In the next several blogs, we’ll be exploring your question topics in more depth, and sharing research-backed ways to address your parenting queries. And remember, we’re always keen to hear from you – share your suggestions for future videos and blogs via our Typeform or message us on Instagram.
First up: a MEplace parent asks, “How can I balance boundaries for my children with being emotionally supportive?”
Big feelings are a normal part of growing up, but children’s brains are still developing, so they can’t always process those emotions just yet. That’s why aggressive behaviours are common in early childhood – you’re not alone.
Let’s dive in.
What do today’s experts say?
With all of the noise nowadays surrounding parenting styles and techniques online, it’s easy to find claims like “you can’t say ‘no’ anymore”. But that’s not the case! Boundaries are important, and they haven’t gone anywhere – but today’s parenting experts emphasise a positive, caring approach which enhances your bond with your child. Make being emotionally supportive part of your approach (we’ll get to how this works in a moment).
Why do we recommend an emotionally supportive, positive approach to behaviour?
Empathetic parenting which sets boundaries and embeds crucial life skills is our north star! It’s not always easy, but taking this approach is more effective in the long run, and supports a healthy, loving, close connection with your little one.
So, how can we help?
One: explore the reasons for challenging behaviour.
- Listen and learn. Listen – really listen – to what your child is expressing with their behaviour. At MEplace, we practise active listening (demonstrating attention, interest and care), repeating back the child’s words or observing their gestures and body language. Remember, when a child displays unwanted behaviours, they are demonstrating an unmet need – so ask them what’s really going on.
- Consider physical and emotional needs. Emotion coaching is the practice of validating feelings and problem-solving together. Think, “It’s okay to feel angry and overwhelmed – what does your body need?” Talk about body cues for feelings such as hunger, tiredness and discomfort. Help your child to name their emotions, too, so that they can address them in challenging times – child psychiatry professor Dr Siegel calls this approach “name it to tame it”.

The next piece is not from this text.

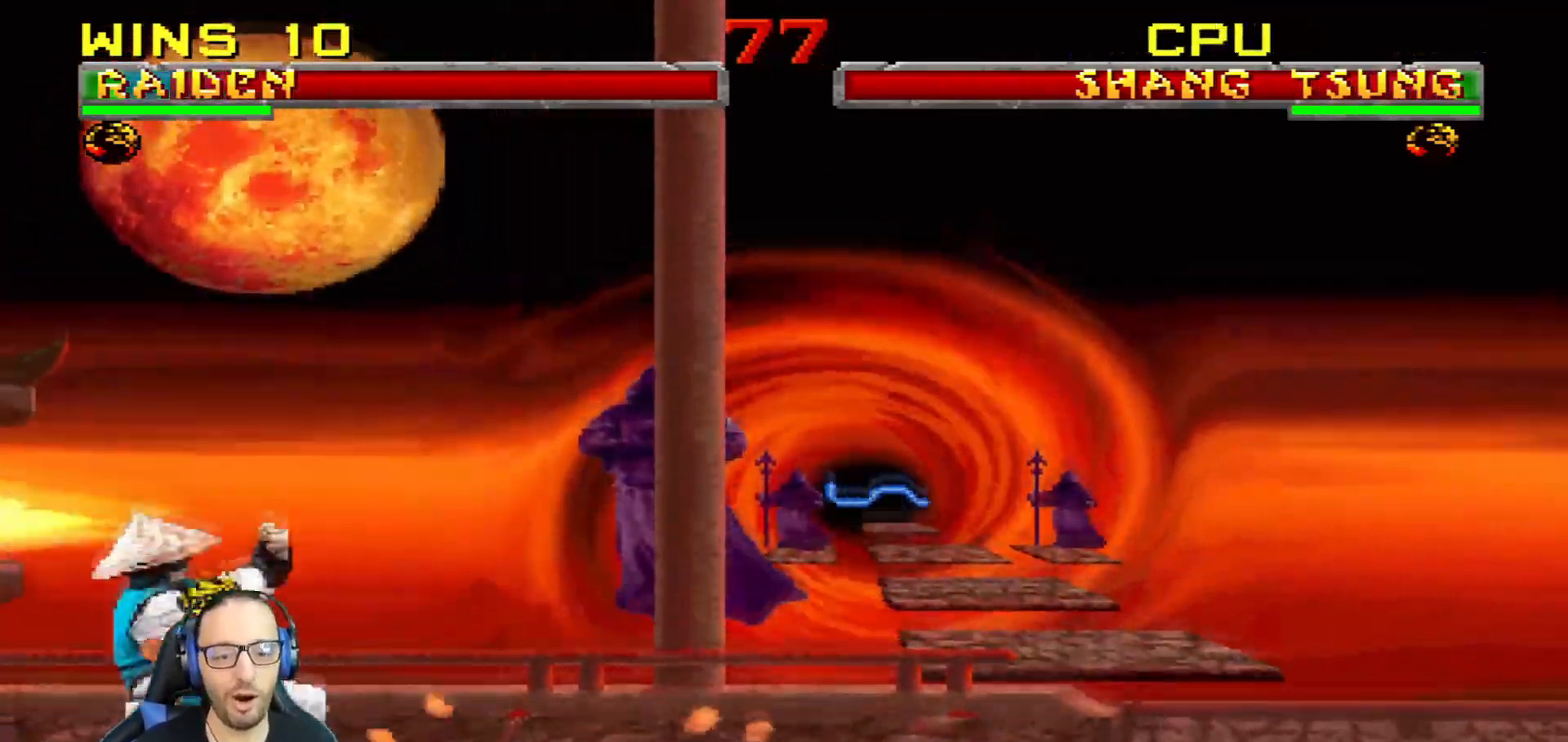
{"buttons": ["SQUARE", "L1", "DPAD_LEFT"], "left_stick": "center", "right_stick": "center"}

Two: establish firm boundaries.
- Keep your cool. In challenging times, we – the adults – set the tone. But it’s a lot harder to cope when you’re also feeling overwhelmed, and our children pick up on this. So take a beat. Step away, count to 10, and take some deep breaths to ground yourself. This helps you to react calmly. Then, press pause on any aggression or challenging actions by offering a hug – even though it may be the last thing on your mind in the heat of the moment!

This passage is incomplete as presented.